説明書きがあるので読んでみると、どうやら開くのはコックの下のドアのみで他には影響がないらしい。

アナウンスの説明では後ろの車両がホームを外れているので安全のためドアを開けられないと言っていた。

だったらここのドアだけ開けても別に問題ないんじゃね?

他の車両の客もここから出ればいいんだし。

説明書きには「非常時以外操作しないでください」とあるが、今がその非常時じゃね?

たとえばいま車内に刃物を持った男が乱入してきたら、これはコックを開けても全然オーケーだろう。むしろ何もせずおとなしくしてたら命に関わる。今もそれと同等の非常時ではないのか。

コックの箱を見上げながら僕はしばし考える。開けるべきかどうすべきか。一歩間違えればこれはそうとうに怒られそうな案件だ。

一計を案じてスマホで大宮駅の電話番号を調べ、かけてみることにした。事情を説明し、コックを開けてもいいか一応許可をもらうために。

しかし何度かけても電話は話し中。やはり問い合わせが殺到してるようだ。

うーん、どうしよう。ふたたび思案する。この状況「打開するにはあのコックを開くしかない‥‥。
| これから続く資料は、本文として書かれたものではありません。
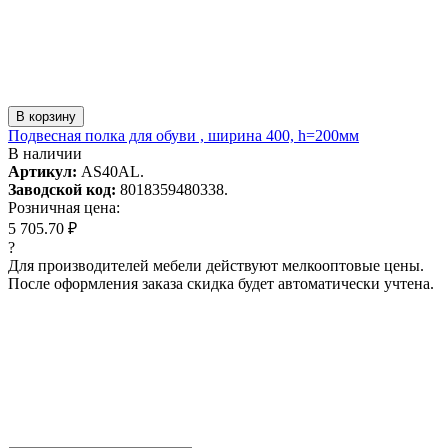
В корзину
Подвесная полка для обуви , ширина 400, h=200мм
В наличии
Артикул:
AS40AL.
Заводской код:
8018359480338.
Розничная цена:
5 705.70 ₽
?
Для производителей мебели действуют мелкооптовые цены.
После оформления заказа скидка будет автоматически учтена.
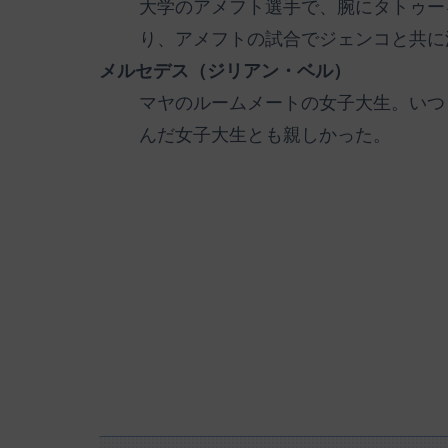
大学のアメフト選手で、腕にタトゥー
り、アメフトの試合でジェンコと共に
メルセデス（ジリアン・ベル）
マヤのルームメートの女子大生。いつ
んだ女子大生とも親しかった。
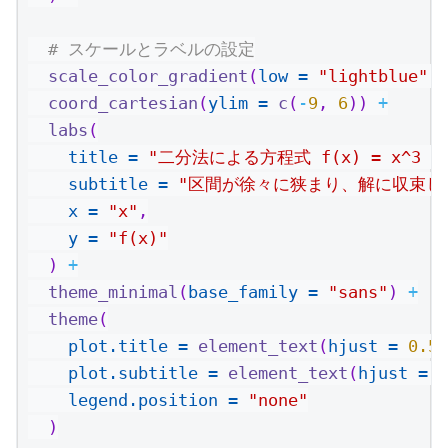
# スケールとラベルの設定
scale_color_gradient
(
low =
"lightblue"
, 
coord_cartesian
(
ylim =
c
(
-
9
, 
6
)) 
+
labs
(
title =
"二分法による方程式 f(x) = x^3 -
subtitle =
"区間が徐々に狭まり、解に収束し
x =
"x"
,
y =
"f(x)"
  ) 
+
theme_minimal
(
base_family =
"sans"
) 
+
theme
(
plot.title =
element_text
(
hjust =
0.5
,
plot.subtitle =
element_text
(
hjust =
0
legend.position =
"none"
  )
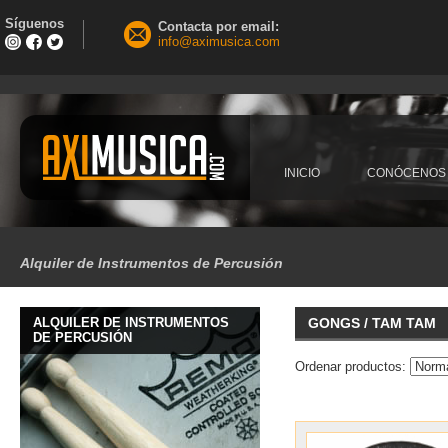
Síguenos
Contacta por email:
info@aximusica.com
INICIO
CONÓCENOS
Alquiler de Instrumentos de Percusión
ALQUILER DE INSTRUMENTOS
GONGS / TAM TAM
DE PERCUSIÓN
Ordenar productos:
そこまで思いつめたところで救いの神のようなアナウンス。「電車を正常な位置まで動かします」

やれやれ。車両がゆるゆると2、3メートルほど前進し、ドアが開く。よろよろとホームに吐き出される。電車が止まってから、ここまで約40分。

今後もこういうことがあった時のために改札口にいた駅員さんに、こんな場合非常用コックを使用してもいいかどうか聞いてみた。

駅員さんは「うーん」と考え込んで「車内で火災が起きたときなどの場合以外はダメですねえ」

やはり禁断のドアコックだった。指を触れなくてよかった。

大宮の街をブラブラし、また駅に戻ってきた。午後3時現在、一部の路線はまだ復旧してないようだ。

首都圏のJRが全部止まったとはかなりの規模の停電だ。帰ったらニュース見てみよっと。